Start of Block
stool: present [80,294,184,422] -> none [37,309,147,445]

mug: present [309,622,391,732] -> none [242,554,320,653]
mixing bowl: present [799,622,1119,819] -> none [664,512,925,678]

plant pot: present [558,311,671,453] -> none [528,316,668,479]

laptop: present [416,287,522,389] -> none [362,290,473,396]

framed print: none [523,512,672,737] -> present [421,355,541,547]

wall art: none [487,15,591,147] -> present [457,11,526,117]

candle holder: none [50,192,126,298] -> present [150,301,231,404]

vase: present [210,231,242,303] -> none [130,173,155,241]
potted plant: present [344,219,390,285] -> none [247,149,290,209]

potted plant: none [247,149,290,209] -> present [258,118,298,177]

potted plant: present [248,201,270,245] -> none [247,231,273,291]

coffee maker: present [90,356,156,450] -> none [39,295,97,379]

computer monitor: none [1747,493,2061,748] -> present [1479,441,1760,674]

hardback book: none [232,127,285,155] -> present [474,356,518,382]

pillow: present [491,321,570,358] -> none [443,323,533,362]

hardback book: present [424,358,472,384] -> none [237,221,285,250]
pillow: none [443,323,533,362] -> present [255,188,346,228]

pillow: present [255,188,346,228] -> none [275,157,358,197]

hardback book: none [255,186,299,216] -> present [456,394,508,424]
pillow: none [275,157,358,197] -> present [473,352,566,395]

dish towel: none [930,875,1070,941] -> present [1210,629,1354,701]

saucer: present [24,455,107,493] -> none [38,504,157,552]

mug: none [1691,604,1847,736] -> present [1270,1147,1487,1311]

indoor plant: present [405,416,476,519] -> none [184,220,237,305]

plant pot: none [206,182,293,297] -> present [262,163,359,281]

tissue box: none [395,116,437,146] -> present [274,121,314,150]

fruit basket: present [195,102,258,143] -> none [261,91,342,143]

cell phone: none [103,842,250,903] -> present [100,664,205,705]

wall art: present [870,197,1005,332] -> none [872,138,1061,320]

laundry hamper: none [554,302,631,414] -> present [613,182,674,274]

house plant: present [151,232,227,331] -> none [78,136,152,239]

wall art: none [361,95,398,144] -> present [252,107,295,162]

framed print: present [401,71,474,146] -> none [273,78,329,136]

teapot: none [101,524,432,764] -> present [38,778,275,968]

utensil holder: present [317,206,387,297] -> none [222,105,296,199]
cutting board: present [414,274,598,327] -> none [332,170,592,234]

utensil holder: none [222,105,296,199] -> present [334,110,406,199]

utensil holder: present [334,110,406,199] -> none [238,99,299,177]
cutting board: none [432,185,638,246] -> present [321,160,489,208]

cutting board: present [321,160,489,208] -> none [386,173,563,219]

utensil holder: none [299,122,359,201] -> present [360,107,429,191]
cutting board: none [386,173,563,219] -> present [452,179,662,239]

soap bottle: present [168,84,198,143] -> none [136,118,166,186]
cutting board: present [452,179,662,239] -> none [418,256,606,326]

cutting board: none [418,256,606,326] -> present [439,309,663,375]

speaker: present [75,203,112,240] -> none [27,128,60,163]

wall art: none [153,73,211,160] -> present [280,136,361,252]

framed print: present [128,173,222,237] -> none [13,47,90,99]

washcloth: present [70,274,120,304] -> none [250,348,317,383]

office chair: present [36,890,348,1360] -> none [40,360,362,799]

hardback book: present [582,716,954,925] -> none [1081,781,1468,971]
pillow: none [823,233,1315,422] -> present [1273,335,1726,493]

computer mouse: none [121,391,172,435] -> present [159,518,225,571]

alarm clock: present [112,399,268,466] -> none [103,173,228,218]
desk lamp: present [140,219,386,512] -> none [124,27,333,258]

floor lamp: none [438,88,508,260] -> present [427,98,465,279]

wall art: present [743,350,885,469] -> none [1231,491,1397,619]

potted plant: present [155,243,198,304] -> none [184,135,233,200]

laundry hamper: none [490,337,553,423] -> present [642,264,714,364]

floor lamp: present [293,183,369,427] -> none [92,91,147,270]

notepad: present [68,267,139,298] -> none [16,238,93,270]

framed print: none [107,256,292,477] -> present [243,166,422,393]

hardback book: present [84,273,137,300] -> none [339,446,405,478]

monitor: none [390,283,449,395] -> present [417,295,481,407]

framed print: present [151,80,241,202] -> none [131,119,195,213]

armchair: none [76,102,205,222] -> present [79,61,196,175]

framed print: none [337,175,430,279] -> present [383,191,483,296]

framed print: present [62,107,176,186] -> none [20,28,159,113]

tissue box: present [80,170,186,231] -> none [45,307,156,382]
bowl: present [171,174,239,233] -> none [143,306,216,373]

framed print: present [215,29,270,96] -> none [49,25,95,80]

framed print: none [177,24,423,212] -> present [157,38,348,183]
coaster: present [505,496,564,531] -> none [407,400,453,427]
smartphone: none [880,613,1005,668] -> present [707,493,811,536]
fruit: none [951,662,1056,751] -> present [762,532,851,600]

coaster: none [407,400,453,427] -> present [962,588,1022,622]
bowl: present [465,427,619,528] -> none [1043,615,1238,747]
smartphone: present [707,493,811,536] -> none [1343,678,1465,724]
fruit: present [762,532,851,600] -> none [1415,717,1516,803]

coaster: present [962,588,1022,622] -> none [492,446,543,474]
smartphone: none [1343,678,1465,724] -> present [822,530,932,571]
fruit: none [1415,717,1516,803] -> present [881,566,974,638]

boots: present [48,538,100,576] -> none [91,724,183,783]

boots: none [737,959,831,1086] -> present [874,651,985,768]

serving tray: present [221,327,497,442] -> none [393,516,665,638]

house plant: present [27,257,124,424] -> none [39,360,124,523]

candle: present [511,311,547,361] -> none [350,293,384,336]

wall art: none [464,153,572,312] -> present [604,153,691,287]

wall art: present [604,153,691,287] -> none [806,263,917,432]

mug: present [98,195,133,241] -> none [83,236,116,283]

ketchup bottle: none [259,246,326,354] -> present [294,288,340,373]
End of Block
Instructions to follow - Restate word for word the lines in the material above from the one with "framed print: none [523,512,672,737]" to the one with "pillow: present [491,321,570,358]"; both of those lines count, and nothing else does.

Solution to the problem -
framed print: none [523,512,672,737] -> present [421,355,541,547]

wall art: none [487,15,591,147] -> present [457,11,526,117]

candle holder: none [50,192,126,298] -> present [150,301,231,404]

vase: present [210,231,242,303] -> none [130,173,155,241]
potted plant: present [344,219,390,285] -> none [247,149,290,209]

potted plant: none [247,149,290,209] -> present [258,118,298,177]

potted plant: present [248,201,270,245] -> none [247,231,273,291]

coffee maker: present [90,356,156,450] -> none [39,295,97,379]

computer monitor: none [1747,493,2061,748] -> present [1479,441,1760,674]

hardback book: none [232,127,285,155] -> present [474,356,518,382]

pillow: present [491,321,570,358] -> none [443,323,533,362]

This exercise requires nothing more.